The Cashless Debit Card (CDC) has been in operation in the trial sites of Ceduna, South Australia, and the East Kimberley, Western Australia in since March and April of 2016 (respectively). Progressive rollout of the CDC in the Kalgoorlie/Goldfields region in Western Australia has been in motion since the 26th of March, 2018. If the Social Services Legislation Amendment (Cashless Debit Card Trial Expansion) Bill 2018 recently presented to Parliament passes, then trials will be expanded to the Bundaberg and Hervey Bay region in Queensland as well.
The CDC is a form of income management that quarantines 80% of social security payments received by working-age people (15-64 years) in trial sites, preventing cash withdrawals (the remaining 20% goes to the participant’s usual bank account). The aim of the CDC is to restrict purchases of alcohol, illicit drugs, and gambling products. The CDC is compulsory for all income support recipients in Ceduna, the East Kimberley, and the Goldfields who receive the Disability Support Pension, parenting payments, Carer’s payment, Youth Allowance, and Newstart Allowance. For those on the aged pension or veteran’s payment, or for those earning a wage, there is an option to voluntarily engage with the scheme. In the proposed rollout to the Bundaberg and Hervey Bay region, the program will apply to people 35 and under who are in receipt of Newstart, Youth Allowance (Job Seeker), and parenting payments.
The Federal Government’s announcement of intent to expand the CDC to the new sites at Goldfields/Kalgoorlie and Bundaberg and Hervey Bay received immediate approval from the Minderoo Foundation, whose founder Andrew Forrest has been a staunch supporter of the CDC, having been one of the earliest and most vocal proponents of cashless welfare. In late 2017, the Minderoo Foundation presented a report to the Minister for Human Services- the Hon Alan Tudge MP- containing 11 recommendations to facilitate the further expansion of the CDC program of income management.
The first two sites were also seen as primarily covering First Nation recipients of income support payments, but this focus appears to be broadening. This shift must be highlighted, as it suggests that the model will be extended to a wider range of welfare recipients. The explanatory memorandum attached to the Social Services Legislation Amendment (Cashless Debit Card Trial Expansion) Bill 2018 states in its section on human rights:
Noting the indirect impact the Cashless Debit Card currently has on Aboriginal and Torres Strait Islander people, in identifying the Bundaberg and Hervey Bay area as a fourth location, consideration was given to expanding to an urban population, with a significantly lower Aboriginal and Torres Strait Islander population. It is estimated that 14 per cent of participants in the Bundaberg and Hervey Bay area will be Aboriginal and Torres Strait Islander people. With the addition of the Goldfields areas, Western Australia, and the Bundaberg and Hervey Bay area, the proportion of Indigenous participants across the four sites will be approximately 33 per cent.
What’s in the Minderoo Foundation report?
The Cashless Debit Card Technology Report (November 20th, 2017) was produced by the Minderoo Foundation in collaboration with ALDI, Australia Post, Australian Payments Network, Coles, Commonwealth Bank, Department of Social Services (the report notes that the Department acted as observers), eftpos Australia Limited, Heritage Bank, iA6, Indue, Ingenico, PayPal, PC EFTPOS, Smartpay, Systemware, The Initiatives Group, Visa and Woolworths. Inputs were also received from the National Australia Bank and ANZ Bank.

◆ **INFORMATION GIVEN**:

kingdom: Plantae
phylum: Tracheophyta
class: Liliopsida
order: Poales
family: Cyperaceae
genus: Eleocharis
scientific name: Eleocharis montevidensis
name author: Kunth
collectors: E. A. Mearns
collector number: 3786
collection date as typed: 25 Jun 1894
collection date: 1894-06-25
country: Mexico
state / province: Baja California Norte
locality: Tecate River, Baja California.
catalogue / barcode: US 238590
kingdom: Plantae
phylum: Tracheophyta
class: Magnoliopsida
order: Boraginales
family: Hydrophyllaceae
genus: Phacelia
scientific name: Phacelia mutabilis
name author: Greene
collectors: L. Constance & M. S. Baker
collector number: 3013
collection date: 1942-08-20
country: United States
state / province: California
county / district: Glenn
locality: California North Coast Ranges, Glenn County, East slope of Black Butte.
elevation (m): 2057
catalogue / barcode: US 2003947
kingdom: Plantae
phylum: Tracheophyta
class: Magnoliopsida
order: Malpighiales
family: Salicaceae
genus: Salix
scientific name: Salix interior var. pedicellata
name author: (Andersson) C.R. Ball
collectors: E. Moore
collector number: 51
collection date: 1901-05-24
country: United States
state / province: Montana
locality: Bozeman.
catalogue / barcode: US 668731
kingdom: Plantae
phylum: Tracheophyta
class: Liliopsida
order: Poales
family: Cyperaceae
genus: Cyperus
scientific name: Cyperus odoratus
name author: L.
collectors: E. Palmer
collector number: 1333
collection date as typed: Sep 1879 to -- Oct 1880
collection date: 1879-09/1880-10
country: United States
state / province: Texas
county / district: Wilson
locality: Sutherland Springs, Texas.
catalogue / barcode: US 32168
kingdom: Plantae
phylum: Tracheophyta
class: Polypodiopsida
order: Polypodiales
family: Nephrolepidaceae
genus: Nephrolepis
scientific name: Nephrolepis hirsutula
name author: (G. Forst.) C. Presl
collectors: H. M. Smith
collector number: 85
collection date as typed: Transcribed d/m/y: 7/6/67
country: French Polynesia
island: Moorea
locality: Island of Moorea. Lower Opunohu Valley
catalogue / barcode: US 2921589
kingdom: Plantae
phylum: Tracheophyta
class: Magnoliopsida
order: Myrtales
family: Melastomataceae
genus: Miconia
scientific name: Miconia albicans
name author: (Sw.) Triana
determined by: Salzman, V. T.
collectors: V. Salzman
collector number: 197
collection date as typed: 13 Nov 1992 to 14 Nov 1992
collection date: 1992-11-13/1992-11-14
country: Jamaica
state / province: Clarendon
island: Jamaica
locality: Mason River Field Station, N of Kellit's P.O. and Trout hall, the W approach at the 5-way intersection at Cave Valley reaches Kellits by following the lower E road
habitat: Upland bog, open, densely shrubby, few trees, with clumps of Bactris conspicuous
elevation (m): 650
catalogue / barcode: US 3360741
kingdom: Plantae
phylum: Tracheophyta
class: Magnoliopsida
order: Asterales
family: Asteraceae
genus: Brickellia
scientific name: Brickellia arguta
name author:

◆ **EXERCISE DETAILS**:
According to the text on the Cashless Debit Card, what share of social security payments does the card quarantine? The items are not connected to the text.

◆ **TASK RESULT**:
80%